Joining Canada, Spain, Belgium, and the Netherlands, the South African court's ruling paved the way for same-sex marriage. The court spoke persuasively about the country's evolving family forms, and the need for the law to recognize social change and avoid the marginalization or persecution of gays and lesbians. Excluding them from the institution of civil marriage, the Court reasoned, was not a minor historical relic, but, rather, a modern affirmation of their outsider status - an unacceptable message, given the Constitution's guarantee of equality. The court reasoned that the law, instead, should embrace the right of gays and lesbians to marry - "a major symbolical milestone in their long walk to equality and dignity."
In terms of remedy, the Constitutional Court considered two possibilities. First, it could add the words "or spouse" after the words "or husband" in the Marriage Act. This would be sufficient to make clear that a person of either gender could have a husband or wife.
Second, the court considered adopting a proposal from the South African Law Reform Commission to create a new Reformed Marriage Act, which would give legal recognition to all forms of marriage, but also to retain the existing Marriage Act. Under this scheme, marriages celebrated under either act would be legally identical, but officiants could restrict themselves to opposite-sex marriages celebrated under the traditional act.
In the end, however, the court laid out the possibilities without selecting one. Instead, it gave the South African Parliament one year to consider and adopt a scheme that would make civil marriage available to same-sex couples, as required by the court's interpretation of the South African Constitution.
(This same approach was taken here in both Vermont and Massachusetts: the state's highest court ruled the ban on same-sex marriage unconstitutional, but gave the legislature the opportunity to craft a new law meeting constitutional standards. In Vermont, the legislature responded with civil unions, a marriage-alternative that is now available to same-sex couples. In Massachusetts, the legislature simply ignored the Supreme Judicial Court's invitation to pass new legislation, and the celebration of same-sex marriages began at the expiration of the six-month stay.)
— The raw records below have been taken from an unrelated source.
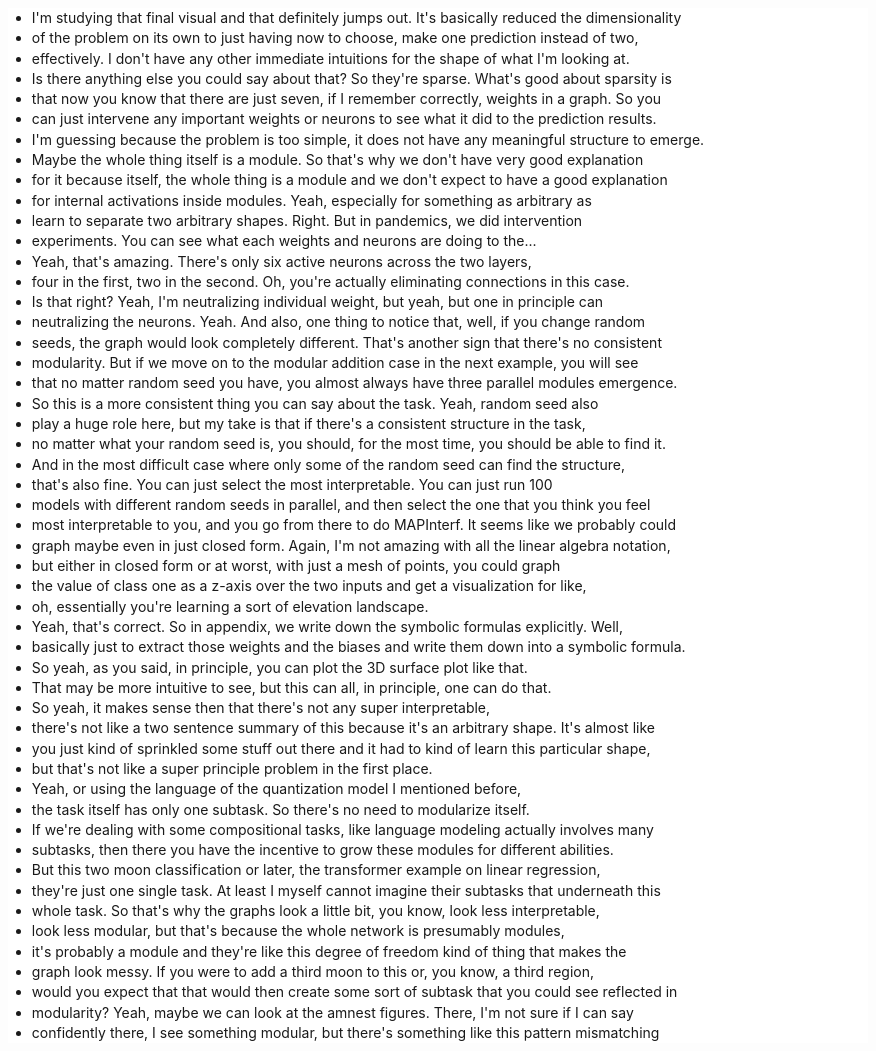 *  I'm studying that final visual and that definitely jumps out. It's basically reduced the dimensionality
*  of the problem on its own to just having now to choose, make one prediction instead of two,
*  effectively. I don't have any other immediate intuitions for the shape of what I'm looking at.
*  Is there anything else you could say about that? So they're sparse. What's good about sparsity is
*  that now you know that there are just seven, if I remember correctly, weights in a graph. So you
*  can just intervene any important weights or neurons to see what it did to the prediction results.
*  I'm guessing because the problem is too simple, it does not have any meaningful structure to emerge.
*  Maybe the whole thing itself is a module. So that's why we don't have very good explanation
*  for it because itself, the whole thing is a module and we don't expect to have a good explanation
*  for internal activations inside modules. Yeah, especially for something as arbitrary as
*  learn to separate two arbitrary shapes. Right. But in pandemics, we did intervention
*  experiments. You can see what each weights and neurons are doing to the...
*  Yeah, that's amazing. There's only six active neurons across the two layers,
*  four in the first, two in the second. Oh, you're actually eliminating connections in this case.
*  Is that right? Yeah, I'm neutralizing individual weight, but yeah, but one in principle can
*  neutralizing the neurons. Yeah. And also, one thing to notice that, well, if you change random
*  seeds, the graph would look completely different. That's another sign that there's no consistent
*  modularity. But if we move on to the modular addition case in the next example, you will see
*  that no matter random seed you have, you almost always have three parallel modules emergence.
*  So this is a more consistent thing you can say about the task. Yeah, random seed also
*  play a huge role here, but my take is that if there's a consistent structure in the task,
*  no matter what your random seed is, you should, for the most time, you should be able to find it.
*  And in the most difficult case where only some of the random seed can find the structure,
*  that's also fine. You can just select the most interpretable. You can just run 100
*  models with different random seeds in parallel, and then select the one that you think you feel
*  most interpretable to you, and you go from there to do MAPInterf. It seems like we probably could
*  graph maybe even in just closed form. Again, I'm not amazing with all the linear algebra notation,
*  but either in closed form or at worst, with just a mesh of points, you could graph
*  the value of class one as a z-axis over the two inputs and get a visualization for like,
*  oh, essentially you're learning a sort of elevation landscape.
*  Yeah, that's correct. So in appendix, we write down the symbolic formulas explicitly. Well,
*  basically just to extract those weights and the biases and write them down into a symbolic formula.
*  So yeah, as you said, in principle, you can plot the 3D surface plot like that.
*  That may be more intuitive to see, but this can all, in principle, one can do that.
*  So yeah, it makes sense then that there's not any super interpretable,
*  there's not like a two sentence summary of this because it's an arbitrary shape. It's almost like
*  you just kind of sprinkled some stuff out there and it had to kind of learn this particular shape,
*  but that's not like a super principle problem in the first place.
*  Yeah, or using the language of the quantization model I mentioned before,
*  the task itself has only one subtask. So there's no need to modularize itself.
*  If we're dealing with some compositional tasks, like language modeling actually involves many
*  subtasks, then there you have the incentive to grow these modules for different abilities.
*  But this two moon classification or later, the transformer example on linear regression,
*  they're just one single task. At least I myself cannot imagine their subtasks that underneath this
*  whole task. So that's why the graphs look a little bit, you know, look less interpretable,
*  look less modular, but that's because the whole network is presumably modules,
*  it's probably a module and they're like this degree of freedom kind of thing that makes the
*  graph look messy. If you were to add a third moon to this or, you know, a third region,
*  would you expect that that would then create some sort of subtask that you could see reflected in
*  modularity? Yeah, maybe we can look at the amnest figures. There, I'm not sure if I can say
*  confidently there, I see something modular, but there's something like this pattern mismatching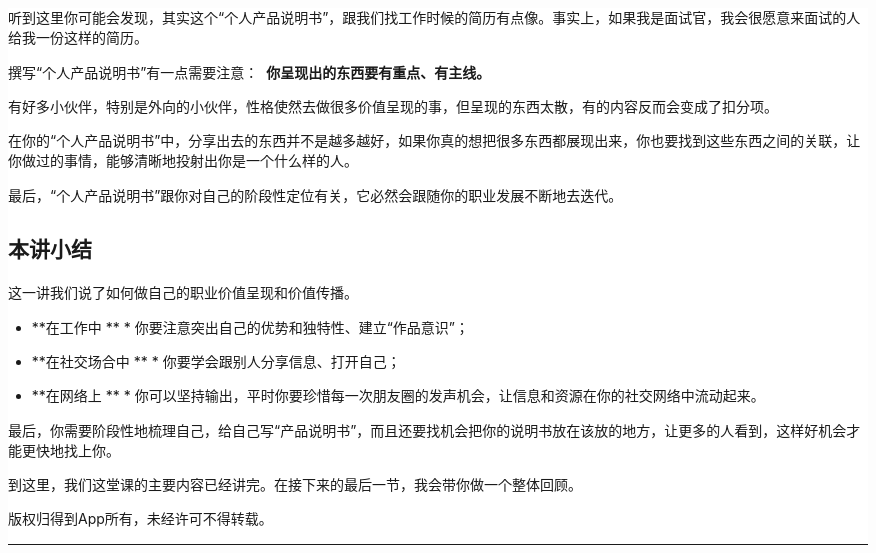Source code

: 听到这里你可能会发现，其实这个“个人产品说明书”，跟我们找工作时候的简历有点像。事实上，如果我是面试官，我会很愿意来面试的人给我一份这样的简历。

撰写“个人产品说明书”有一点需要注意：  **你呈现出的东西要有重点、有主线。**

有好多小伙伴，特别是外向的小伙伴，性格使然去做很多价值呈现的事，但呈现的东西太散，有的内容反而会变成了扣分项。

在你的“个人产品说明书”中，分享出去的东西并不是越多越好，如果你真的想把很多东西都展现出来，你也要找到这些东西之间的关联，让你做过的事情，能够清晰地投射出你是一个什么样的人。

最后，“个人产品说明书”跟你对自己的阶段性定位有关，它必然会跟随你的职业发展不断地去迭代。

## 本讲小结

这一讲我们说了如何做自己的职业价值呈现和价值传播。

* **在工作中 ** * 你要注意突出自己的优势和独特性、建立“作品意识”；

* **在社交场合中 ** * 你要学会跟别人分享信息、打开自己；

* **在网络上 ** * 你可以坚持输出，平时你要珍惜每一次朋友圈的发声机会，让信息和资源在你的社交网络中流动起来。

最后，你需要阶段性地梳理自己，给自己写“产品说明书”，而且还要找机会把你的说明书放在该放的地方，让更多的人看到，这样好机会才能更快地找上你。

到这里，我们这堂课的主要内容已经讲完。在接下来的最后一节，我会带你做一个整体回顾。

版权归得到App所有，未经许可不得转载。

---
A Still-Unsettled Landscape Suggests Same-Sex Marriage Wars Will Persist
Taking stock of the landscape reveals it to be persistently unsettled. The recognition of same-sex marriage in one American state has not, so far, led to a cascade effect in other jurisdictions. Perhaps, instead, it has refueled and reenergized the movement against same-sex marriage, and the movement against progressive values more generally.
The rally against so-called "genderless" marriage is troubling both because it obscures the discrimination and hardship being suffered by same-sex couples, as they remain excluded from one of society's most important institutions, and quietly encourages a return to traditional marriage that was highly unsatisfactory for women.
South Africa's approach - both the bottom-line and the eloquent and convincing reasoning used to reach it - is a much more heartening cry.